Linux /proc filesystem is a cool place to get data

In the next example we'll see how to get:
 - thread informations;
 - disk statistics;
 
 

In [None]:
# Parsing /proc - 1
def linux_threads(pid):
    """Retrieving data from /proc
    """
    from glob import glob
    # glob emulates shell expansion of * and ?
    path = "/proc/{}/task/*/status".format(pid)
    
         
    # pick a set of fields to gather
    t_info = ('Pid', 'Tgid', 'voluntary')  # this is a tuple!
    for t in glob(path):
        # ... and use comprehension to get 
        # intersting data.
        t_info = [x 
                  for x in open(t) 
                  if x.startswith(t_info)] # startswith accepts tuples!
        print(t_info)

In [None]:
# If you're on linux try linux_threads
pid_of_init = 1  # or systemd ?
linux_threads(pid_of_init)

In [None]:
# Reload previous grep 
from course import grep
# On linux /proc/diskstats is the source of I/O infos
disk_l = grep("sda", "/proc/diskstats")
print(''.join(disk_l))

# To gather that data we put the header in a multiline string
from course import diskstats_headers as headers

#Take the 1st entry (sda), split the data...
disk_info = disk_l[0].split()
# ... and tie them with the header
ret = zip(headers, disk_info)

# On py3 we need to iterate over the generators
print(list(ret))

In [None]:
# Try to mangle ret
print('\n'.join(str(x) for x in ret))

In [None]:
# We can create a reusable commodity class with
from collections import namedtuple

# using the imported `headers` as attributes
# like the one provided by psutil
DiskStats = namedtuple('DiskStat', headers)

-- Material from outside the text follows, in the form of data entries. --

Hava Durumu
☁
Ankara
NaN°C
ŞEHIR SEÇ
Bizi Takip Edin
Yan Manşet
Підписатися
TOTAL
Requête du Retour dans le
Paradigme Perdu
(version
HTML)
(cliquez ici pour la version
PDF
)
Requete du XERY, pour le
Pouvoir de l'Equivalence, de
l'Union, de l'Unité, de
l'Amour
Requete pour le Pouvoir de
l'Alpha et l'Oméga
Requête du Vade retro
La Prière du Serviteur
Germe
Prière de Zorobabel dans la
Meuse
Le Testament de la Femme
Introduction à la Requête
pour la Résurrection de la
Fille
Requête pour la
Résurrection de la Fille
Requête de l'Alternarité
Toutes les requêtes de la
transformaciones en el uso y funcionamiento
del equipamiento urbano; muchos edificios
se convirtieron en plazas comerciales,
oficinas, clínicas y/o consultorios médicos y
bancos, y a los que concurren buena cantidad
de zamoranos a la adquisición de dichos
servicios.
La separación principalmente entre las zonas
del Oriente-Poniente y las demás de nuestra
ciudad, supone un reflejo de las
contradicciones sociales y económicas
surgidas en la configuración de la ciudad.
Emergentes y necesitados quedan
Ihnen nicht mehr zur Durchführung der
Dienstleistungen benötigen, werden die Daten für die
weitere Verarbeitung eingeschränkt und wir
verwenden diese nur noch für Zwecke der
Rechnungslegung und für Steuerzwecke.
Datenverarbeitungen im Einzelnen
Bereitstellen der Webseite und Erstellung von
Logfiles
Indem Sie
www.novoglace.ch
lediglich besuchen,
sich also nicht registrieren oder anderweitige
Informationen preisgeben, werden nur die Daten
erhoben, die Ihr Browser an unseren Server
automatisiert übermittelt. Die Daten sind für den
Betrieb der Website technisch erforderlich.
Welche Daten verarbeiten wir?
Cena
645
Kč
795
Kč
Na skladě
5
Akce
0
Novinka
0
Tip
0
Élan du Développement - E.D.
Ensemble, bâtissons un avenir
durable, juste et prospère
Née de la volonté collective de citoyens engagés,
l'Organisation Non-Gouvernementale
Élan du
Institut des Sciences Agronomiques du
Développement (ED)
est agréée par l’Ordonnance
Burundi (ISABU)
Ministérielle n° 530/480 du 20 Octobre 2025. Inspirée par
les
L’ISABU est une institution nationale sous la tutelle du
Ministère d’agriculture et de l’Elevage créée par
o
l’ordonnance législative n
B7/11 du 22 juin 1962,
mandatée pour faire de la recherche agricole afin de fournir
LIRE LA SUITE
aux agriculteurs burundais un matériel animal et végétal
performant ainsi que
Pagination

# ... and disk_info as values
dstat = DiskStats(*disk_info)
print(dstat.device, dstat.writes_ms)

# Homework: check further features with
# help(collections)

In [None]:
# Exercise
# Write the following function 
def linux_diskstats(partition):
    """Print every second I/O information from /proc/diskstats
    
        @param: partition - eg sda1 or vdx1
        
        Hint: use the above `grep` function
        Hint: use zip, time.sleep, print() and *magic
    """
    diskstats_headers = ('reads reads_merged reads_sectors reads_ms'
            ' writes writes_merged writes_sectors writes_ms'
            ' io_in_progress io_ms_weight').split()
    
    while True:
        raise NotImplementedError
        print(values, sep="\t")

In [None]:
# %load course/linux_diskstats.py
__author__ = 'rpolli'
from __future__ import print_function
from course import grep


def linux_diskstats(disk):
    """Get I/O information from /proc/diskstats

       @param disk def sda
       goal: usage of time.sleep
       goal: usage of dict.setdefault
       goal: use string concatenation to increase readability
       goal: use *magic with print+sep, splitting and slicing
    """
    from time import sleep
    info = ('reads reads_merged reads_sectors reads_ms'
            ' writes writes_merged writes_sectors writes_ms'
            ' io_in_progress io_ms_weight').split()
    print(*info, sep=",")
    old, cur = dict(), dict()
    while True:
        disk_l = grep(disk, "/proc/diskstats")
        for x in disk_l:
            info = x.split()
            # the first 3 fields are disk informations
            part = info[2]
            old.setdefault(part, [0] * 11)
            cur[part] = map(int, info[3:])
            delta = [x - y for x, y in zip(cur[part], old[part])]
            print(*delta, sep=",")
            old[part] = cur[part]
        sleep(1)


In [None]:
# Using check_output with split() doesn't always work
from os import makedirs

makedirs('/tmp/course/b l a n k s')  # , exist_ok=True)

In [None]:
from subprocess import check_output

check_output('ls "/tmp/course/b l a n k s"'.split())

In [None]:
# You can use
from shlex import split
# and
cmd = split('dir -a "/tmp/course/b l a n k s"')
check_output(cmd)

In [None]:
# Cleanup everything!
from shutil import rmtree
rmtree("/tmp/course")

## zip on py3 is a generator 


In [None]:
# zip_iterables():
"""The zip method joins list elements pairwise
    like a zip fastener
"""
from sys import version_info as python_version
a_list = [0, 1, 2, 3]
b_list = ["a", "b", "c", "d"]
zipper = zip(a_list, b_list)
print(zipper)

In [None]:
if python_version >= (3,):
    zipper = list(zipper)
assert zipper == [(0, "a"), (1, "b"), (2, "c"), (3, "d")]